(Beginning of Extract)

The new method was described by Gartner Vice President and Analyst Avivah Litan, who calls it "flash attack," because it involves hitting many ATMs at the same time.

The attacks are based on the "salami slicing" concept, where extremely small ammounts are stolen from multiple sources in order to fly under the radar.

According to Ms. Litan, it all starts with a gang of fraudsters installing rogue PoS devices, capable of stealing credit card data and PINs, at stores belonging to a particular retailer, in multiple cities and states.

The skimmers planted inside these terminals send data to a central database, from where it is used to create hundreds of counterfeit credit cards.

The cards get the associated PIN numbers sticked onto them and are handed out to a network of money mules, dispersed around the country.

All mules are given around five fake cards at once and are instructed to withdraw very small amounts from each of them. Hundreds of ATMs in different cities are hit the same time.

"[...] Within ten minutes, simultaneous withdrawals at all these ATM machines add up to about $100,000 in proceeds," the Gartner analyst explains.

The gang repeats the operation five times a month with different cards and they earn $500,000, of which a portion is used to pay the money mule network.

Ms. Litan learned of the new attack from several affected banks and payment processors, who told her that this type of fraud is notoriously hard to detect or block.

Possible mitigation involves determining the source of compromise and suspending all cards used there over a long period of time, which can prove extremely costly.

In addition, finding the point-of-breach can be very complicated, because the fradusters begin abusing the cards a long time after they were compromised, sometimes a year or more.

"The long term solution: Stronger cardholder authentication, whether using Chip and PIN, dynamic PINs, mobile geolocation information, or other authentication alternatives," Litan concludes.

(End of Extract)
(Beginning of Data section)

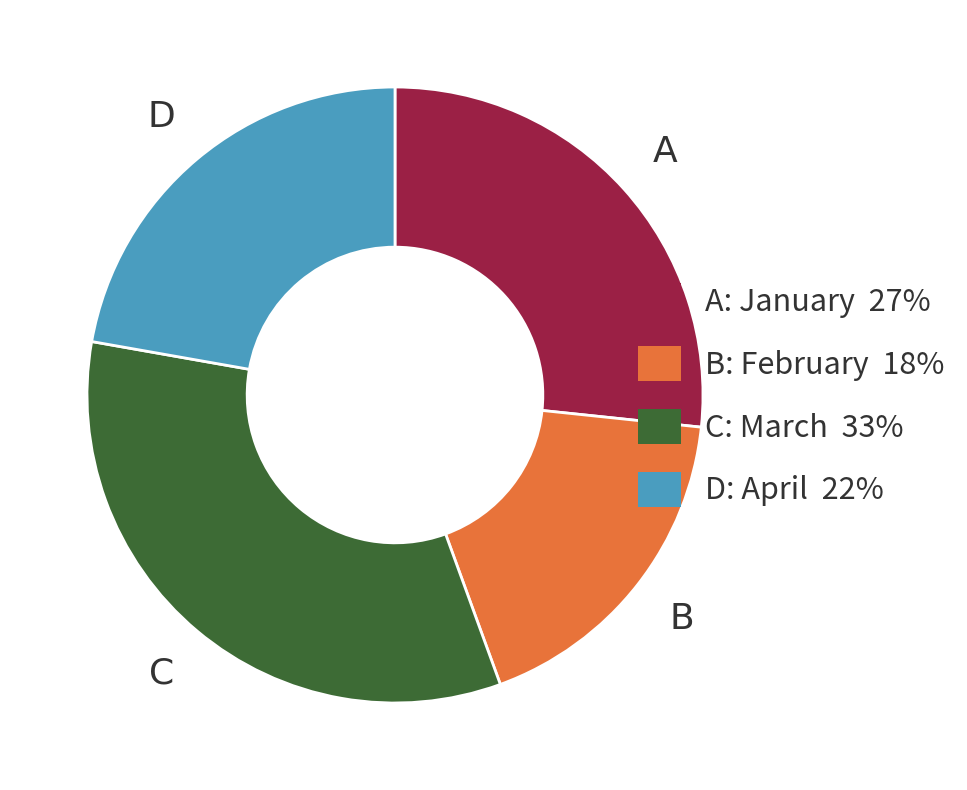

Approximately how many times larger is the value at B: February 18% compared to C: March 33%?

0.5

(End of Data section)

• Goal of the exercise
In the ATM fraud article, roughly how many fake cards is each money mule given at once?

• Exercise answer
Around five.